### Goal of the exercise
Please update the lines in the records below starting at the line containing "This game consists" and ending at the line containing "## The code", replacing "friend group" with "group of friends" and leaving everything else unchanged.
******
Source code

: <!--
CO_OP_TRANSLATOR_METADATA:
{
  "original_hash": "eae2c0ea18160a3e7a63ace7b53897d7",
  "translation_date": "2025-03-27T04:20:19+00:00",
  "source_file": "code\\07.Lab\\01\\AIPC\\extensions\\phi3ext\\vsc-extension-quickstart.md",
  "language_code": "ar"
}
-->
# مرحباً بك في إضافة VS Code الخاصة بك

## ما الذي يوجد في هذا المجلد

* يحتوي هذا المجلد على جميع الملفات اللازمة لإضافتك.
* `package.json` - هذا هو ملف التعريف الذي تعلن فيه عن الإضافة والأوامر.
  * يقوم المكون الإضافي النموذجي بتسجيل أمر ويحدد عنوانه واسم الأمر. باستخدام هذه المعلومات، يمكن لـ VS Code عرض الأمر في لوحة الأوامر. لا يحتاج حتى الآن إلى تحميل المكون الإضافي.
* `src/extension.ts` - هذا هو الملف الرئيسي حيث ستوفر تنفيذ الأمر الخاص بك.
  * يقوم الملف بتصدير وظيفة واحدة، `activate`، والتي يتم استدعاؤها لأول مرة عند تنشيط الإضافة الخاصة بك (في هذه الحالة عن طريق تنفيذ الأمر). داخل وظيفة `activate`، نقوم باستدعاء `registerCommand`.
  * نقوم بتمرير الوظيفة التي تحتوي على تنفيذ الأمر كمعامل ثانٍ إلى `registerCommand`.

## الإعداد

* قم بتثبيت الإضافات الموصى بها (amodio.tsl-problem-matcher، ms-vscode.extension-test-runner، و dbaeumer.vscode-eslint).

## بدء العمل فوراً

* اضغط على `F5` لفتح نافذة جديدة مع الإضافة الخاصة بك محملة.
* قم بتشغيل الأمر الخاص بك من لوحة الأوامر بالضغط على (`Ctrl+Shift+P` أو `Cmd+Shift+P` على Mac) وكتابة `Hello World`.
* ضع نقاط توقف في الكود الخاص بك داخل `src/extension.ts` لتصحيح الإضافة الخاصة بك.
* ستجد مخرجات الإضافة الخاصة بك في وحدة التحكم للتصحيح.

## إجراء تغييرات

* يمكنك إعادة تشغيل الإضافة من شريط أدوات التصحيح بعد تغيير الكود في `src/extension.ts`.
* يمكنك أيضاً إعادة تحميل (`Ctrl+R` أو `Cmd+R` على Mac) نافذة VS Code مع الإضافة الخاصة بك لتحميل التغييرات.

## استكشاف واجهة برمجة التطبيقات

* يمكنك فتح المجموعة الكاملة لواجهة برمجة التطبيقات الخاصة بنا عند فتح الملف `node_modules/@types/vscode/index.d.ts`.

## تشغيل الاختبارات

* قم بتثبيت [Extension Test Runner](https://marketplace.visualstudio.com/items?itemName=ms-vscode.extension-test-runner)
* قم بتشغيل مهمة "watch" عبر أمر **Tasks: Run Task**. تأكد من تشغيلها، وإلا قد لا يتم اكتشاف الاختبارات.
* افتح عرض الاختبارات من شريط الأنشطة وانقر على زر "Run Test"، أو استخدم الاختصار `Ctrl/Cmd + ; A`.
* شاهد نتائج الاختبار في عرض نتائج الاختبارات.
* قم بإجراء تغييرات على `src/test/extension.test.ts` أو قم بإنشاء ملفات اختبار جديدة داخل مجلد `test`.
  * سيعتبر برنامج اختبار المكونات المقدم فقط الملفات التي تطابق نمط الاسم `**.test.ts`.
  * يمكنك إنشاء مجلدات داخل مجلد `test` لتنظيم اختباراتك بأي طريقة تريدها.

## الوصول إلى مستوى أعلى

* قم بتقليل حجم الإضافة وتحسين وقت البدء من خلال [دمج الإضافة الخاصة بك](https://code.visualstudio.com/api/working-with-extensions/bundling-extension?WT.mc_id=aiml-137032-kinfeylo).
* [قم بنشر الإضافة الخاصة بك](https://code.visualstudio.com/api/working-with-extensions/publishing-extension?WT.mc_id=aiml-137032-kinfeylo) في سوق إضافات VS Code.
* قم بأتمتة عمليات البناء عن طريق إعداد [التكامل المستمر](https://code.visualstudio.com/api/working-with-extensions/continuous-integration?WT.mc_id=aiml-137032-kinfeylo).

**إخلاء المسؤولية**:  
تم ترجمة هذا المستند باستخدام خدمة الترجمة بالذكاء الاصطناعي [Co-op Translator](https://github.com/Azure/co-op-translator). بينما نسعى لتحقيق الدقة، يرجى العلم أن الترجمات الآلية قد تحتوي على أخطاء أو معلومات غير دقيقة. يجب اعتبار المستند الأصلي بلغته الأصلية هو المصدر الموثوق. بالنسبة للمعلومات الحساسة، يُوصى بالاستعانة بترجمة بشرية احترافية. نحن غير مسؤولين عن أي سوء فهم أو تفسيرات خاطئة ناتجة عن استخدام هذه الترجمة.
******
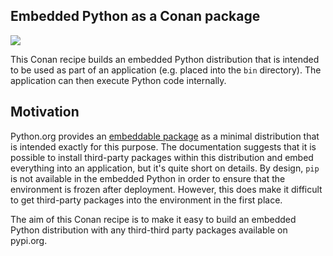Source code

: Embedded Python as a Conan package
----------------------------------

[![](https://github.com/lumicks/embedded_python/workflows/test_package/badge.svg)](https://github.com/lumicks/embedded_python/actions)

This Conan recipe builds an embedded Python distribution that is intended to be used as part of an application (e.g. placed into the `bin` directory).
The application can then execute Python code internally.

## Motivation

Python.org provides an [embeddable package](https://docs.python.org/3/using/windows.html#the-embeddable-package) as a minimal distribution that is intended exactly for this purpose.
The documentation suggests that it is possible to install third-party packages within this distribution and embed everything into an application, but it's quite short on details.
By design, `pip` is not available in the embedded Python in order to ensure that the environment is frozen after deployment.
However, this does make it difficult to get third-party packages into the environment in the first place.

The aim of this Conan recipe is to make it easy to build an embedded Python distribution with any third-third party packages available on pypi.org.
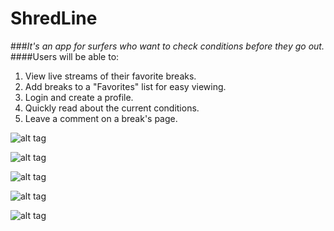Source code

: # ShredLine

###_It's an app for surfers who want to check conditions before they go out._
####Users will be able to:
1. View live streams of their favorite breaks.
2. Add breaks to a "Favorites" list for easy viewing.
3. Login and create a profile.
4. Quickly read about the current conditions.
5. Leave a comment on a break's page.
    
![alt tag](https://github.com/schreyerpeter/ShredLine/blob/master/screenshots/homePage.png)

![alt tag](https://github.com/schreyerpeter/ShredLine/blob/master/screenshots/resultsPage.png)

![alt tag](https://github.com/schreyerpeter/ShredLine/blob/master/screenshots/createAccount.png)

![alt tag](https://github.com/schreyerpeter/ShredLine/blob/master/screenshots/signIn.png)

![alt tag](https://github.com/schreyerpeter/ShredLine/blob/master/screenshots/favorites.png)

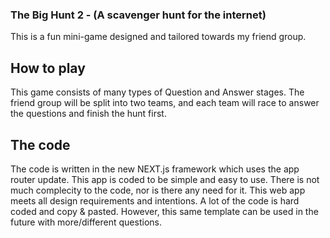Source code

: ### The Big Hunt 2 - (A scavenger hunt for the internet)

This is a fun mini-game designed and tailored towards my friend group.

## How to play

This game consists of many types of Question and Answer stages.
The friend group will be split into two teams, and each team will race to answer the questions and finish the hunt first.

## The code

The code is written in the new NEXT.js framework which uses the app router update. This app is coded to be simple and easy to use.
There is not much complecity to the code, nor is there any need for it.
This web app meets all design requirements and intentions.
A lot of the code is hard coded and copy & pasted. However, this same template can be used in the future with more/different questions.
******
### Result of this task
This game consists of many types of Question and Answer stages.
The group of friends will be split into two teams, and each team will race to answer the questions and finish the hunt first.

## The code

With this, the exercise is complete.